Everyone from students and alumni to business owners, family members of students, university faculty and staff to current State College residents are invited to take the survey by visiting www.affinityconnection.com/PSU-survey. Those taking the survey are asked a variety of questions, including the impact of Penn State on them, what they feel the core values of the community are, how the university can move forward, whether the Board of Trustees should suspend the football program and how likely they are to support the university financially.
"We thought that we might be a part of the rebuilding process by using our survey," Woodman said. "We found that if you give open-ended questions, it allows people to speak candidly and thoughtfully to assess this current situation."

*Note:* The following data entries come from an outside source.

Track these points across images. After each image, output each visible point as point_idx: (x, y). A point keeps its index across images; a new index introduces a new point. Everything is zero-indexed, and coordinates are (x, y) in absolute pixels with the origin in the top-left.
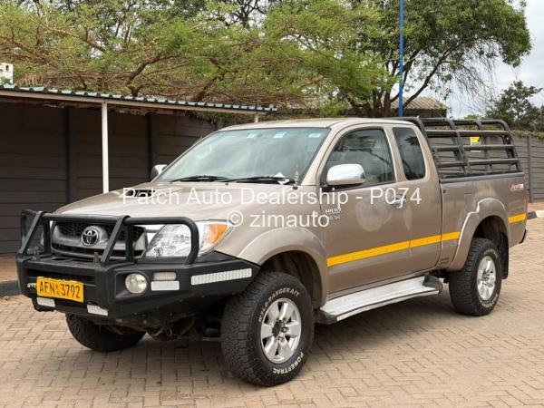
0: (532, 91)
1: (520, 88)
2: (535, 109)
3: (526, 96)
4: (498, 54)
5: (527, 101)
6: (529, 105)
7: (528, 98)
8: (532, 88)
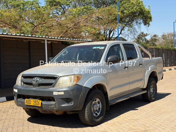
0: (146, 35)
1: (143, 34)
2: (148, 41)
3: (145, 36)
4: (142, 23)
5: (145, 38)
6: (146, 39)
7: (145, 37)
8: (146, 34)
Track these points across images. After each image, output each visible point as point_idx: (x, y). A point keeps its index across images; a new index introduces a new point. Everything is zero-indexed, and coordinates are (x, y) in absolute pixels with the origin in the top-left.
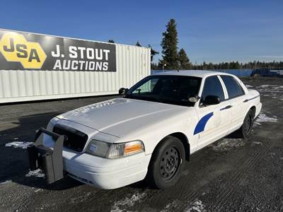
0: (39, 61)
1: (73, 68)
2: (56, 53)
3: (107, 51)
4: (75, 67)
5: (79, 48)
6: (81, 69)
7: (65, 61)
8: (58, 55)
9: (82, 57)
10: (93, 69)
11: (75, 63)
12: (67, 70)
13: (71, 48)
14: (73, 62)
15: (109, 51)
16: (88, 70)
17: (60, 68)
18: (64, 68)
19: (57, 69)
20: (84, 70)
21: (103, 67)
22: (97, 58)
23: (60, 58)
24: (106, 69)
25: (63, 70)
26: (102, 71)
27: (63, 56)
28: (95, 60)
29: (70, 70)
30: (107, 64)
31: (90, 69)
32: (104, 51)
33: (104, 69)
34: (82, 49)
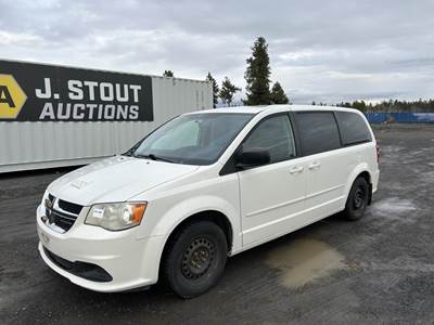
0: (12, 105)
1: (75, 117)
2: (44, 92)
3: (136, 88)
4: (78, 114)
5: (86, 83)
6: (91, 117)
7: (60, 106)
8: (48, 95)
9: (92, 98)
10: (112, 117)
11: (79, 108)
12: (64, 120)
13: (71, 83)
14: (76, 106)
15: (139, 87)
16: (103, 120)
17: (53, 117)
18: (60, 116)
19: (47, 119)
20: (95, 119)
21: (129, 113)
22: (119, 99)
23: (51, 100)
24: (136, 117)
25: (57, 120)
26: (128, 120)
27: (57, 96)
28: (115, 102)
29: (71, 119)
30: (137, 108)
31: (106, 117)
32: (131, 87)
33: (131, 117)
34: (91, 85)
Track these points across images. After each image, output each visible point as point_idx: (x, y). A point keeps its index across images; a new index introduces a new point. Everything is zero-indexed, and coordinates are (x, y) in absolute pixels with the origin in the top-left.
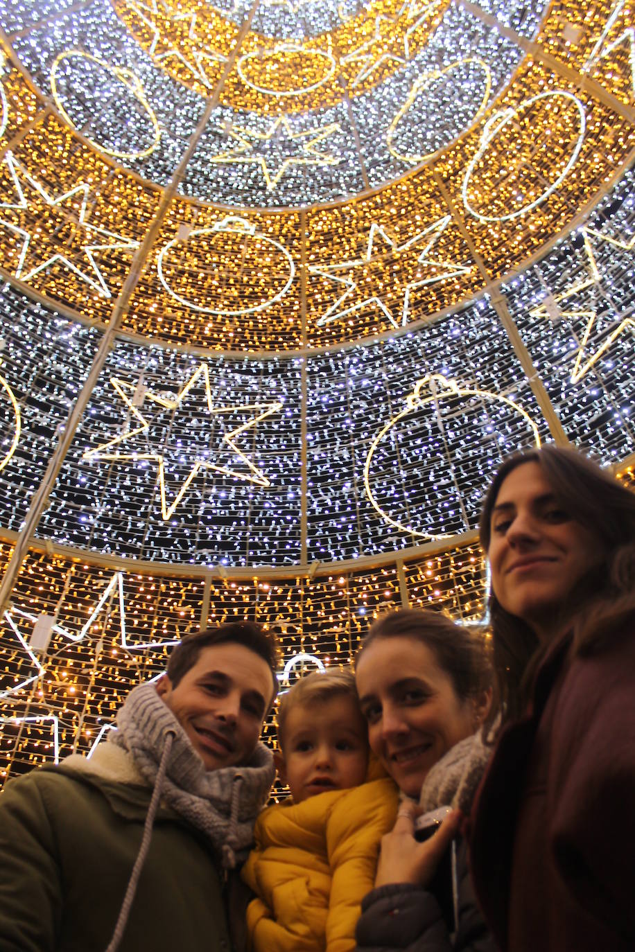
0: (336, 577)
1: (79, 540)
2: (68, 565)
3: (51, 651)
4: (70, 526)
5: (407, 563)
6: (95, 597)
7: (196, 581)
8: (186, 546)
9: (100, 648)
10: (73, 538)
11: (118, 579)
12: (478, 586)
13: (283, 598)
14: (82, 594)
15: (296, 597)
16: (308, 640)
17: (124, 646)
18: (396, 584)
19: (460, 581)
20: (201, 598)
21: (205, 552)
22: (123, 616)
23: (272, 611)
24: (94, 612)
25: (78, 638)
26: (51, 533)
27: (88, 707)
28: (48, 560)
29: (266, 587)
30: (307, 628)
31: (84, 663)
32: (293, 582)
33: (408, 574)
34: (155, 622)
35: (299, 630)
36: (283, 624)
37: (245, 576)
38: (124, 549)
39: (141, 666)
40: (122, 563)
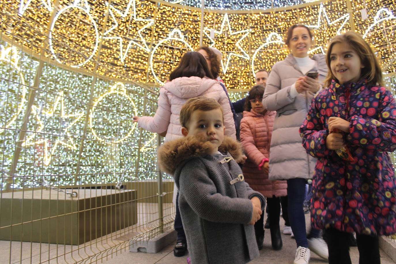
0: (281, 12)
1: (215, 6)
2: (214, 14)
3: (215, 37)
4: (212, 3)
5: (300, 9)
6: (222, 22)
7: (245, 14)
8: (241, 4)
9: (226, 35)
10: (213, 6)
11: (226, 16)
12: (317, 17)
13: (267, 18)
14: (219, 21)
15: (271, 18)
16: (275, 29)
17: (231, 34)
18: (296, 14)
19: (312, 15)
20: (247, 19)
21: (246, 5)
22: (230, 26)
23: (265, 21)
24: (223, 26)
25: (220, 33)
26: (207, 6)
27: (226, 50)
28: (209, 14)
29: (263, 15)
30: (274, 26)
31: (223, 39)
32: (269, 13)
33: (299, 12)
34: (237, 26)
35: (272, 27)
36: (268, 25)
37: (258, 12)
38: (226, 7)
39: (236, 38)
40: (226, 11)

The company hopes to sort responses according to the various stakeholder groups to come up with a consensus of each group's core values, Woodman said. Woodman plans to publish the findings when the survey is completed at the end of August.
Answers have ranged from "Moving forward is easy. Moving forward with integrity and intelligence is the difficult part," to simply words such as "Prayer," Woodman said.
Whether respondents answer one or all of the 16 questions, the company hopes to give a voice to community members, Woodman said.
"There were some values and ideas tied with the 'Success with honor' mantra that have been lost with all this rush to judgment," Woodman said.
Alumni and State College residents bonding in solidarity can help to restore the image of the university and surrounding community, he said.
But Penn State will still play football in the fall - and hopefully, the fans will also show up on gameday, Downtown State College Improvement District Executive Director George Arnold said.
"The team's able to play the games, the team's standing behind the coach and I think that's encouraging," Arnold said.
If the football program shows solidarity despite being in the national spotlight, the alumni and fans will show up "stronger than ever," Arnold said.
The community standing in solidarity with the university, area businesses and visitors will "speak volumes" for returning alumni and football fans, Arnold added.